In Against Silence, Bidart writes of the cycles we cannot escape and the feelings we cannot forget. Our history is not a tabula rasa but a repeating, refining story of love and hate, of words spoken and old cruelties enacted. Moving among the dead and the living, the figures of his life and of his past, Bidart calls reality forth—with nothing settled and nothing forgotten, we must speak.
Striking ... If Bidart is famous for his soliloquies and the essayistic quality of his lyric long poems, his new collection amplifies the undercurrent of uncertainty that has always supported those forms ... His shimmering language is on display across the philosophical, autobiographical, and devotional styles these poems adopt, employing his signature play with capitalization and quotations ... Across the collection, Bidart intermittently turns to his family's complicity in racism with mixed results, but always with pathos as it explores formative childhood scenes ... This collection is another memorable contribution to Bidart's oeuvre.
Dylan Thomas famously wrote 'Old age should burn and rave at close of day,' advice expertly followed by Bidart, now 82, in this new...smoldering collection of forthright lyric poems ... Though sometimes uncomfortable to read, Bidart’s unleavened expressions of disillusionment, despair, and futility in the face of age...are acts of resistance against the inevitability of death. Their blunt force may escape younger poetry lovers but will resonate poignantly with older generations of readers.

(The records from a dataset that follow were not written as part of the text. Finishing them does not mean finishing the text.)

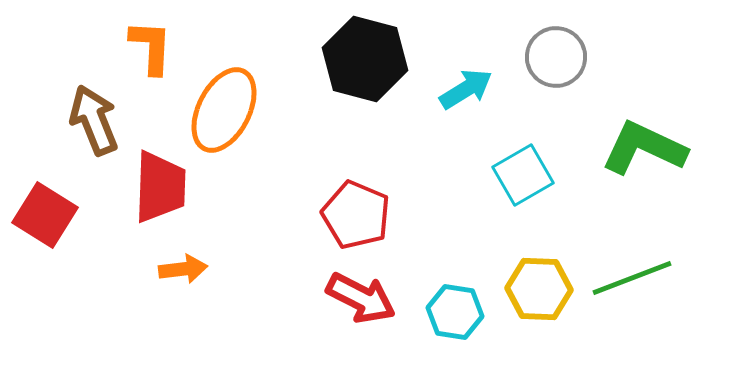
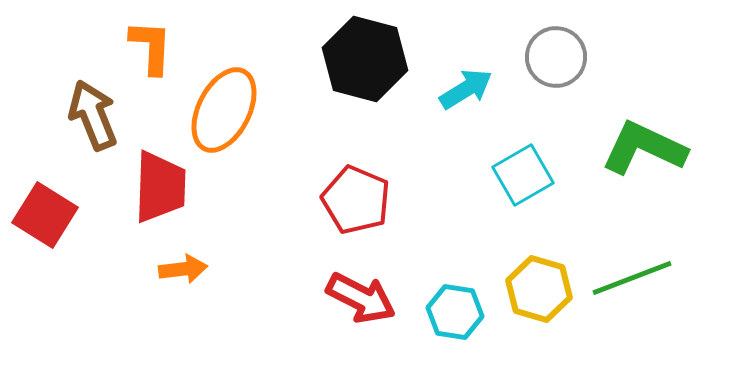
brown arrow: moved 1 px left, 5 px up
red pentagon: moved 15 px up
yellow hexagon: rotated 14 degrees clockwise
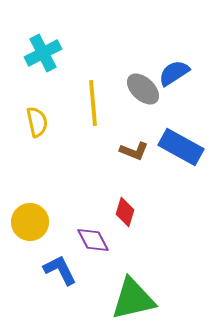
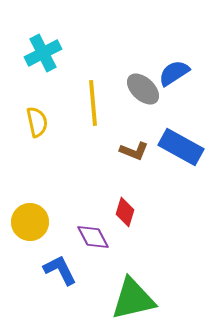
purple diamond: moved 3 px up
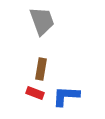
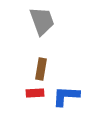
red rectangle: rotated 24 degrees counterclockwise
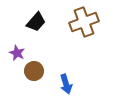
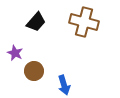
brown cross: rotated 36 degrees clockwise
purple star: moved 2 px left
blue arrow: moved 2 px left, 1 px down
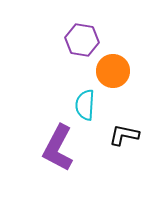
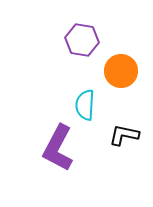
orange circle: moved 8 px right
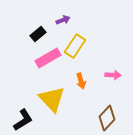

For Bidart, looking different was pursuant to sounding different. Dynamic, radical enjambment; unconventional typography; expressive capitalization: his poems look, emphatically, like no one else’s. Yet his vers libre intoxicates a reader as much as any traditional prosodic shape: read Bidart aloud and hear how thoroughly a human voice can be 'fastened' onto the page ... Labor of refinement and clarification, while understandable and noble, does hamper some of the first section’s momentum ... The proximity of the expiration of flesh has made for some of the most affecting poems here, like 'On My Seventy-Eighth,' whose alternating long and short lines veer between vigorous bel canto and solemn sotto voce ... Against Silence memorably sees our greatest living poet of the flesh expressing and assessing fear of flesh’s end, of dispensability, of desire’s flame dimming to mere flicker ... Bidart, when fearful, is ever careful to remind himself what his poems have long reminded us: 'Come, / give up silence,' he writes. The poet and reader keen to censor, ironize, or infantilize their own desires will find in the work of Frank Bidart a half-century-long rebuttal.